Significantly, amidst this enveloping environment of intimidation, fear and state failure, Cyril Almeida, the Assistant Editor of Dawn, was awarded the 2019 World Press Freedom Hero award by the International Press Institute for his ‘critical’ and ‘tenacious coverage’ of the Pakistani military-security complex. Significantly, Almeida is under trial for treason – an offence that carries a potential death penalty – for an interview with former Prime Minister Nawaz Sharif, in which the latter accused the Pakistan Army of aiding the terrorists who carried out the 2008 Mumbai attacks, which killed 175 people, including 144 civilians, 22 Security Force personnel and all nine attackers. Afzal But, President of the Pakistan Federal Union of Journalists, notes, “This is the darkest period for journalism in the country’s history, no doubt about it.”

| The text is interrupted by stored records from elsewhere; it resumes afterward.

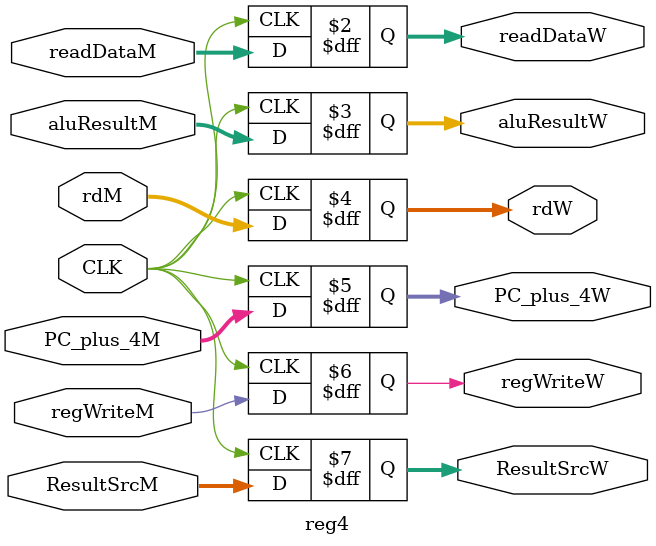
<source format=v>
module reg4(
    output reg [31:0] readDataW, aluResultW, rdW, PC_plus_4W,
    output reg regWriteW,
    output reg [1:0] ResultSrcW,
    input [31:0] readDataM,
    input [31:0] aluResultM, rdM, PC_plus_4M,
    input regWriteM, CLK,
    input [1:0] ResultSrcM,
);
    always @ (posedge CLK) begin
        readDataW <= readDataM;
        aluResultW <= aluResultM;
        rdW <= rdM;
        PC_plus_4W <= PC_plus_4M;
        regWriteW <= regWriteM;
        ResultSrcW <= ResultSrcM;
    end
endmodule
</source>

Assessing the overall situation of media, CPJ Asia Program Coordinator, Steven Butler, stated,
While the decline in the killing of journalists is encouraging, the government needs to counteract pressures that have resulted in rampant self-censorship and threats to the media. Pakistan must address the disturbing trend of impunity and attacks on journalists to shore up this faltering pillar of democracy.
Against this backdrop, Pakistan saw its first-ever two-day (May 2 and May 3, 2019) Sahafi (Journalist) Summit held in Karachi, the provincial capital of Sindh, to discuss at length the fast-emerging challenges to journalism in the country, including threats to independent news media from digital disinformation and financial cuts. The summit reportedly generated robust and inclusive discussions on the current challenges faced by the news industry in Pakistan, focusing, inter alia, on the coordinated and malicious spread of disinformation, the crisis of media literacy, regulations and the broadcast media’s struggling business model for revenue generation. The challenges faced by Pakistani women reporters were also discussed along with Pakistan’s media economy, including the issue of mass layoffs, investment in digital news and services and the role of news media owners.
In a society fixated on ‘righteous’ conduct overwhelmingly defined by religious extremism and militarized hypernationlism, journalists have come to dread violence for doing their job. With repeated physical attacks, fear has taken over the media, resulting in unprecedented self-imposed censorship.